Las siete etapas que identifica el autor como elementos del proceso de formación son:

1)      Identificación de necesidades

2)      Análisis de las necesidades de formación

3)      Explicitar por escrito los objetivos del programa de formación

4)      Desarrollo del programa

5)      Llevar a cabo el programa

6)      Evaluación del programa

7)      Comunicación de resultados

Estas etapas nos conducen al análisis de resultados en términos de coste-beneficio en base a dos caminos diferenciados, por un lado el asesoramiento del proceso de adquisición de habilidades y por otro la medida de los resultados en términos de número de ítems completados para determinar los estándares de rendimiento.

Ventajas e inconvenientes

Los puntos fuertes de este modelo radican, por una parte, en el énfasis que se hace en la detección de necesidades formativas en un colectivo de trabajadores como primer paso y, por otro, la operacionalización del proceso y la medición del rendimiento en base a estándares autoreferenciales. Cabe destacar, asimismo, el carácter práctico del modelo y la especificación minuciosa de las diferentes fases de la evaluación, desde una evaluación diagnóstica hasta la evaluación basada en la consecución de objetivos (impacto).

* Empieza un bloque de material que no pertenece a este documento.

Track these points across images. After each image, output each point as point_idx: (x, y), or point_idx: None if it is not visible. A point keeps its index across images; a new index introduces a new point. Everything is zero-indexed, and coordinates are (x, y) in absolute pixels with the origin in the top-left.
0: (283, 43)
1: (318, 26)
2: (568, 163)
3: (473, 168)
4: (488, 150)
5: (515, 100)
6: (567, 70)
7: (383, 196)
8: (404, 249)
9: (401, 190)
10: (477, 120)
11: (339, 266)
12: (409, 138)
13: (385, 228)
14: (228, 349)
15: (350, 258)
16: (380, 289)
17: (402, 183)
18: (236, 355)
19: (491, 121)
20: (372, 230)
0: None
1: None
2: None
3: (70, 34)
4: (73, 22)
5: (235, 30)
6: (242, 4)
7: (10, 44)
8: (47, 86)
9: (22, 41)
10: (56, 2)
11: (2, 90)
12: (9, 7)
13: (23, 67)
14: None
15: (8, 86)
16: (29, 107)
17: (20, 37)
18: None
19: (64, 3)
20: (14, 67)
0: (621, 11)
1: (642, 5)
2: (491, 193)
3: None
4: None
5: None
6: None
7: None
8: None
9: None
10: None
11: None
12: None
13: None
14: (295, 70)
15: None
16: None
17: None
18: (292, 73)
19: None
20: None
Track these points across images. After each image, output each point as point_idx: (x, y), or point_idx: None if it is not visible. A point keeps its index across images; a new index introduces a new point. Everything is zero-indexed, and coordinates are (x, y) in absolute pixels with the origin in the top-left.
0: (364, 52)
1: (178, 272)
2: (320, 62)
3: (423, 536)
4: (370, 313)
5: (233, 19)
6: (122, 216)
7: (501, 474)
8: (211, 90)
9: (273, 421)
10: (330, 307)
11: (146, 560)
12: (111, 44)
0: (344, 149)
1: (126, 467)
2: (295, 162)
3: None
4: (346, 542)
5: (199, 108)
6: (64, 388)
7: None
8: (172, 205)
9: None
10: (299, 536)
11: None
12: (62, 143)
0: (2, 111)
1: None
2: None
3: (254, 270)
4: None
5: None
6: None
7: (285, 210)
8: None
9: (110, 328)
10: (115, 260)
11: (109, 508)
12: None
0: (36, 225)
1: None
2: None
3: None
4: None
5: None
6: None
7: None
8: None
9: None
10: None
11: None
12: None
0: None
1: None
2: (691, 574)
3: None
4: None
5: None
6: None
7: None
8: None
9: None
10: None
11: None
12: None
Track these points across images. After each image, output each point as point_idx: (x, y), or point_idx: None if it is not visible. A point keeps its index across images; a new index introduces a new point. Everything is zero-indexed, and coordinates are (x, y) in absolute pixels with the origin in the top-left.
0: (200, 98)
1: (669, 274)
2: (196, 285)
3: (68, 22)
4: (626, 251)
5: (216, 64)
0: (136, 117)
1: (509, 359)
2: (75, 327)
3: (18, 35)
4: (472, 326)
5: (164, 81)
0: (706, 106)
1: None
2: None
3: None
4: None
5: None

Por contra, podemos encontrar asimismo algunas deficiencias en el modelo que plantea Jackson, como por ejemplo: la no inclusión en el proceso de evaluación de variables relacionadas con la cultura de la organización o empresa donde desarrollan su labor los trabajadores objeto de estudio, las habilidades de los trabajadores, o el pasado profesional de los mismos, todas ellas, como se puede observar, constructos complejos.

2.6. Modelo de evaluación del impacto de la formación de Robinson & Robinson

Descripción del modelo

Los postulados teóricos de este modelo están recogidos en el libro “Formación para el impacto” (Robinson y Robinson, 1989). Este modelo se compone de 12 fases orientadas a la evaluación de resultados y que directamente enlazan con los cursos de formación. Se podría decir que el modelo de Robinson & Robinson se concreta en la siguiente fórmula:

 Experiencias de aprendizaje X contexto = resultados

 

 Esta fórmula recoge las relaciones entre el programa de formación para profesionales en ejercicio, el contexto de aprendizaje y los resultados que se derivan de la relación anterior.  La coherencia entre los objetivos propuestos y los resultados obtenidos darán como resultado la medida del impacto en la organización. En el siguiente gráfico queda reflejado el modelo de evaluación de impacto de la formación que propone el autor:

La medida de los resultados de impacto se realiza en base a una serie de preguntas:

§         ¿Sabemos qué habilidades o destrezas se transfieren a través de la formación?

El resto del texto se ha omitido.